Pierre Rosanvallon, professeur au Collège de France, dans son livre intitulé « Le siècle du populisme », publié au seuil, se propose de faire une anatomie du populisme. Il distingue cinq éléments constitutifs de la culture politique populiste.

Une conception du peuple

La conception du peuple des mouvements populistes est fondée sur la distinction entre « eux » et « nous ». Le capitalisme néolibéral a vu émerger de nouvelles formes de domination. Le populiste traduit un ensemble de demandes hétérogènes qui ne peuvent plus être formulées en termes d’intérêts liés à des catégories sociales déterminées. Les conflits qui traversent la société peuvent s’ordonner selon le seul axe de l’opposition entre les dominants détenteurs du pouvoir politique, économique, social ou culturel et le reste de la société soit le peuple.

Une théorie de la démocratie

Les populismes s’inscrivent dans la perspective d’une régénération démocratique. Ils instruisent le procès des démocraties libérales-représentatives accusées d’avoir le culte de l’individu et des minorités au détriment de la souveraineté du peuple. La conception populiste de la démocratie présente trois caractéristiques : privilégier la démocratie directe en appelant à multiplier les référendums d’initiative populaire, dénoncer le caractère non démocratique des autorités non élues et des cours constitutionnelles (le gouvernement des juges), et exalte une conception immédiate et spontanée de l’expression populaire (au travers de l’approbation par acclamation). La critique des médias est au cœur de la rhétorique populiste. Elle participe d’une théorie de la démocratie immédiate qui considère illégitime la prétention des corps intermédiaires dont la presse, à jouer un rôle actif dans l’animation de la vie publique et la constitution de l’opinion.

Une modalité de la représentation

Le populisme célèbre « un peuple-Un » soudé par un rejet des élites et des oligarchies. Un peuple rejetant une caste politique accusée de défendre ses propres intérêts. Le populisme préfère le mouvement au parti comme forme d’organisation politique. Mouvement dont l’ambition est de rassembler toute la société et qui porte un chef considéré comme le pur organe du peuple. C’est lui qui rend présent le peuple, au sens figuré du terme, qui lui donne forme et visage, l’homme-peuple.

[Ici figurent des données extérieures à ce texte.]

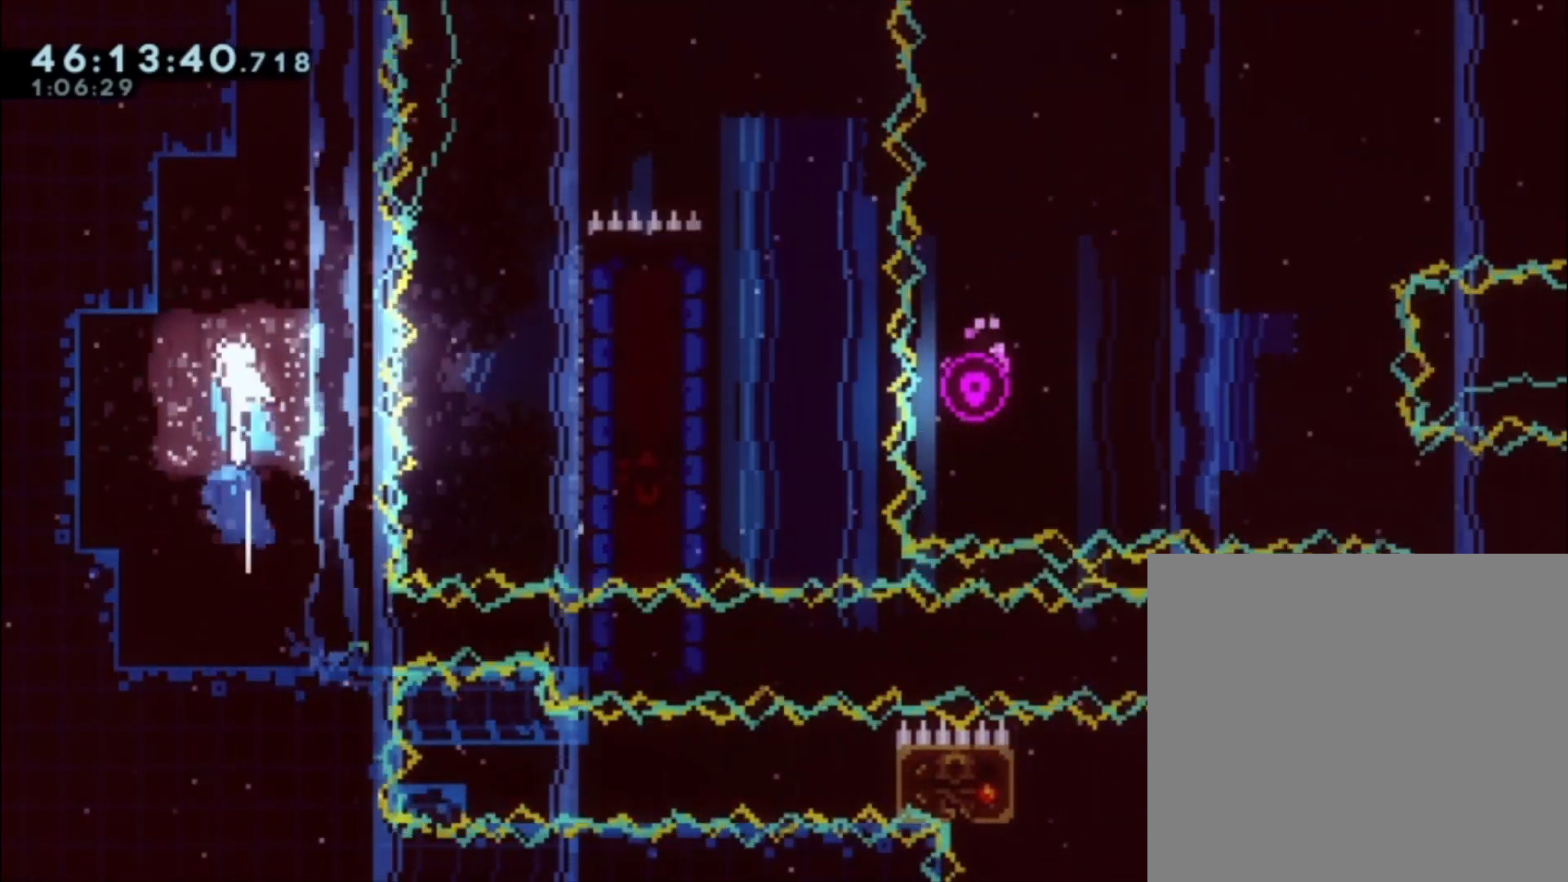
{"buttons": [], "left_stick": "center", "events": [[67, "left_stick", "center"]]}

Une politique et une philosophie de l’économie

Face au développement de la globalisation de l’économie et la constitution d’un marché-monde, les populismes développent une vision protectionniste offrant la possibilité de protéger la souveraineté et la volonté politique des peuples. Le national-protectionnisme s’inscrit dans une perspective de refondation démocratique qui va bien au-delà d’une simple approche de la question en termes de politique économique. Le protectionnisme est aussi un instrument de sécurité. Le maintien aux frontières des étrangers participe d’une vision élargie de la sécurité qui met à distance des populations jugées dangereuses pour le maintien de la cohésion nationale. Cette approche est prolongée par la notion d’insécurité culturelle qui invite au rejet des idéologies jugées menaçantes pour l’identité du peuple. Le populisme est un souverainisme.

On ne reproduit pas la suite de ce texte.